Common workflow for using Dask on HPC systems

Hi! I’m new to Dask. I’m currently working in an HPC managed by SLURM with some compute nodes (those that execute the jobs) and the login node (which I access through SSH to send the SLURM jobs). I’m looking to define my workflow for distributing my tasks to different CPUs from different nodes.
My first attempt consisted of a script that:

  1. initiated the SLURMCluster class with my custom setup
  2. obtained a client using the get_client() method of the SLURMCluster object.
  3. used map, gather, and submit methods of the Client object to distribute and manage tasks.
  4. Once all tasks are resolved, I close the client and cluster.

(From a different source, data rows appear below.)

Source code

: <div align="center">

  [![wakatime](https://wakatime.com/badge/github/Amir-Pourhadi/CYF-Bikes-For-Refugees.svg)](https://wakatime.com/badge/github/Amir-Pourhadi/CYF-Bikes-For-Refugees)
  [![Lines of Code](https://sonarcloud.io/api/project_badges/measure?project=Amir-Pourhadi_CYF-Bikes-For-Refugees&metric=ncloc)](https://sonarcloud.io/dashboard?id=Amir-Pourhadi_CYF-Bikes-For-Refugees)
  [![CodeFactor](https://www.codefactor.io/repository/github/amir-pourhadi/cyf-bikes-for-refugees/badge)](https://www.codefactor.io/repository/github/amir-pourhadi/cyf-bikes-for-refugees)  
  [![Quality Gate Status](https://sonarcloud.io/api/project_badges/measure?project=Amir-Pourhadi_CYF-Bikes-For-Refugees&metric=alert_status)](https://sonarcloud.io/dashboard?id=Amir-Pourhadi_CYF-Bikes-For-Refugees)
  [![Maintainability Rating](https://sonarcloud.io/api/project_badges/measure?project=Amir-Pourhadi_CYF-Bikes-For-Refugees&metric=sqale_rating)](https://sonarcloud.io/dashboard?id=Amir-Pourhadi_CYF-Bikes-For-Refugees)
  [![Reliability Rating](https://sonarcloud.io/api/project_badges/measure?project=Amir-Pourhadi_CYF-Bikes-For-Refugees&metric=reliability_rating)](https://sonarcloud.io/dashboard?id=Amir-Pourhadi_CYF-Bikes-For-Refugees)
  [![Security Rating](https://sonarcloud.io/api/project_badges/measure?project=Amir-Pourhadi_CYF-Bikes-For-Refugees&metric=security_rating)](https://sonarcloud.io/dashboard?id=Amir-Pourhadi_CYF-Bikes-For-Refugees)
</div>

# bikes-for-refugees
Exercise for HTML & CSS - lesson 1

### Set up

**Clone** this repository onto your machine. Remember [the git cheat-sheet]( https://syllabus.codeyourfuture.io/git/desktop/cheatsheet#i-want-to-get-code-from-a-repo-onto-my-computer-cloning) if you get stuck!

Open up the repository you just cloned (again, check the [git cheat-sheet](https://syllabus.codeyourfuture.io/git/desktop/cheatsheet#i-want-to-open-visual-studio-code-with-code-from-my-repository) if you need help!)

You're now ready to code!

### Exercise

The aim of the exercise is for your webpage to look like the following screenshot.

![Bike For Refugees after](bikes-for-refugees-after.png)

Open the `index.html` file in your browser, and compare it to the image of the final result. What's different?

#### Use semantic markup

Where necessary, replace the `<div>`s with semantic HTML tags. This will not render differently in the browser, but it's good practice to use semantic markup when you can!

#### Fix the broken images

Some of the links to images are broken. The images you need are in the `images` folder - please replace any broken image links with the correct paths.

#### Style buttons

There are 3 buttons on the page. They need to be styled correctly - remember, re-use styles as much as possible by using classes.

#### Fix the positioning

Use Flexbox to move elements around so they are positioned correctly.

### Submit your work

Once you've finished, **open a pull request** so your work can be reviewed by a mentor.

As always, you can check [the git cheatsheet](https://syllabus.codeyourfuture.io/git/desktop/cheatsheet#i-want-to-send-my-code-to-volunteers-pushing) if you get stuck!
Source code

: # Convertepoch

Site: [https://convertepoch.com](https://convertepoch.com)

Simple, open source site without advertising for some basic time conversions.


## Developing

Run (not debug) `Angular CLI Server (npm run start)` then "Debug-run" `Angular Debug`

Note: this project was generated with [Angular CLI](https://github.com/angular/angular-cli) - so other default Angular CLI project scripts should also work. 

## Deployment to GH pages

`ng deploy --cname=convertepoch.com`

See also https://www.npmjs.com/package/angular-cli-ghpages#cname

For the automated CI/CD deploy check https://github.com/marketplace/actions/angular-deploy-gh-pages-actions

Then, I executed the script in login node following the procedure below:

  1. I SSH into the login node using port forwarding (to access the Dask dashboard on port 8787 from my local machine).
  2. I run the Python script on the login node.
  3. While the script is running, I can access the Dask dashboard.

This workflow completed successfully my tasks but it has some limitations:

  • The Dask dashboard shuts down as soon as the Python script finishes.
  • I lose access to all dashboard information after the script completes.
  • This workflow forces me to keep a long-running process on the login node, which I’d like to avoid.
  • It also requires keeping my SSH session open, which is risky if my local machine shuts down or the connection is lost.

My question: Is there a more common or better approach for managing Dask tasks on an HPC system like this, while avoiding these issues?
For example, how can I keep the Dask scheduler and dashboard running independently of the script execution?

Thanks for any guidance!